Sunday, March 20, 2022

Lea Graham : Obituarize : For Matt Henriksen, in memoriam

 
Obituarize, (v.) To write an obituary notice of or for (a person); to make the subject of an obituary

           I suppose that / is where religion begins / The house we must enter / when we
           close the final door

                                        
--from Matt Henriksen’s “Kaveh’s Window”

          For Matt Henriksen, in memoriam

 

Every obituary I ever wrote
was revised by a non-writer. Passed away
turned resting in the arms of Jesus; bound

for Beulah land
subbed in for died.

She loved to sing Ella Fitzgerald tunes
became her smile could light up any

room
; master of Texas BBQ
changed to a joke always on his lips.

I learn today that there are maps
for these phrases, that where we live
is particular to euphemisms

for our deaths:
the east coast departs

and the west coast succumbs.

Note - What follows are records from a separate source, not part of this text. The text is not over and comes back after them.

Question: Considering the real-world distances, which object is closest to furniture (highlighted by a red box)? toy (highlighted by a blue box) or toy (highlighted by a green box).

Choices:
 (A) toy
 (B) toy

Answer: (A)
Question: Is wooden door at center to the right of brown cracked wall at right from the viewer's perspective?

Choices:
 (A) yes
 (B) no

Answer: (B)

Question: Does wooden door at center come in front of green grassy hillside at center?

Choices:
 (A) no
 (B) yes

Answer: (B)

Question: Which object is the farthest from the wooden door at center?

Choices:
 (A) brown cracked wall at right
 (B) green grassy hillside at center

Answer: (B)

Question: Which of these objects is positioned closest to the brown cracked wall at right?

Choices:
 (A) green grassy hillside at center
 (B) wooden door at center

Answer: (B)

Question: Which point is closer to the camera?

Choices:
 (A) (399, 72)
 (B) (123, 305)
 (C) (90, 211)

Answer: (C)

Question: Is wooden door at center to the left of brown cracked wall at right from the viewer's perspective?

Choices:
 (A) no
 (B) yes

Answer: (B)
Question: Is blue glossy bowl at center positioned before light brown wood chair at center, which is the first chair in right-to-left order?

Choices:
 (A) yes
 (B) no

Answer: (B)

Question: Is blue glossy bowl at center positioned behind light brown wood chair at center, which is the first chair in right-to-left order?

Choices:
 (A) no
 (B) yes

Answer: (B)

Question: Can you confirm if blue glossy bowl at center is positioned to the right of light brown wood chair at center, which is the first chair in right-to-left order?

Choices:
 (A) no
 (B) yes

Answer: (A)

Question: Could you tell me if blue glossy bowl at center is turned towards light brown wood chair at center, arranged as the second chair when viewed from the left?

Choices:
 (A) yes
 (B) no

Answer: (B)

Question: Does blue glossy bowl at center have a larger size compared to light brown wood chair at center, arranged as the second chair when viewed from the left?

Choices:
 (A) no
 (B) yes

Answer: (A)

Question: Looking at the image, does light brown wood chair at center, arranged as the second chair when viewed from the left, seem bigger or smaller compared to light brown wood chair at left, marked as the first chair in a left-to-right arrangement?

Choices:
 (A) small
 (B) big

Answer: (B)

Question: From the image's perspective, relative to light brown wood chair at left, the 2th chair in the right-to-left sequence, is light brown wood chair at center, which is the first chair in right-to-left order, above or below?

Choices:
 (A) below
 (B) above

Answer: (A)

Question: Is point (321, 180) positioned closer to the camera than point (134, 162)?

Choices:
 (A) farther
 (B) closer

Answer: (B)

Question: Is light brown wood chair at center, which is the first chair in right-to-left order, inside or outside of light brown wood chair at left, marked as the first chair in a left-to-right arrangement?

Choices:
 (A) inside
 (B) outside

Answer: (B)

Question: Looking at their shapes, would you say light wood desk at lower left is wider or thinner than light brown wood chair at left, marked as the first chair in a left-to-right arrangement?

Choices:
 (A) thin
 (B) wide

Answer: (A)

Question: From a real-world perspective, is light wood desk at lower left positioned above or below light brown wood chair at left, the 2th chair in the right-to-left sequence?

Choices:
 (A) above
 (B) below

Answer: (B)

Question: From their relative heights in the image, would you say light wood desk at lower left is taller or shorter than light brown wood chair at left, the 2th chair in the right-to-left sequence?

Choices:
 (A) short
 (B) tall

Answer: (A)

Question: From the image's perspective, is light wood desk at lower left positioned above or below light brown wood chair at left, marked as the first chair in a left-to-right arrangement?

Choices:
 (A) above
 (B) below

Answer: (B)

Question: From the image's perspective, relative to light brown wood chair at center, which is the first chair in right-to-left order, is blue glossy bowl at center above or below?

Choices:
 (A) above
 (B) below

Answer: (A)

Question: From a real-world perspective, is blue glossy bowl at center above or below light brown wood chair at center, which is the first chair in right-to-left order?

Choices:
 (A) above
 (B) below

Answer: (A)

In Appalachia,
the deceased went home, while in Utah
they slipped away.
I want to think of you
there within your beloved, broke-ass

apartment somewhere above and surrounded
by the tracks, down the street from George’s
Majestic Lounge, reading that devoted

Schuyler, listening to Van “the man,”

there in grief and profound gratitude at
the Dickson Street Bookshop when I stop through

or peacefully chucking rocks with your kids

in Wilson Park, writing my hometown

into a small kingdom of poetry
in lieu of that darkness, departing
towards creation, a night that will never

end—whippoorwill song, a celebration

for ecstasy, memorializing
a word to begin and make flesh
the people we meet, a beautiful shore,

O—this must be what they call glory

 

 

 

 

Lea Graham is the author of two poetry collections, From the Hotel Vernon (Salmon Press, 2019) and Hough & Helix & Where & Here & You, You, You (No Tell Books, 2011); a fine press book, Murmurations (Hot Tomato Press, 2020), and three chapbooks, Spell to Spell (above/ground Press, 2018), This End of the World: Notes to Robert Kroetsch (Apt. 9 Press, 2016) and Calendar Girls (above/ground Press, 2006).

She is the editor of the anthology of critical essays: From the Word to the Place: The Work of Michael Anania (MadHat Press, 2022). She is an associate professor of English at Marist College in Poughkeepsie, NY and a native of Northwest Arkansas.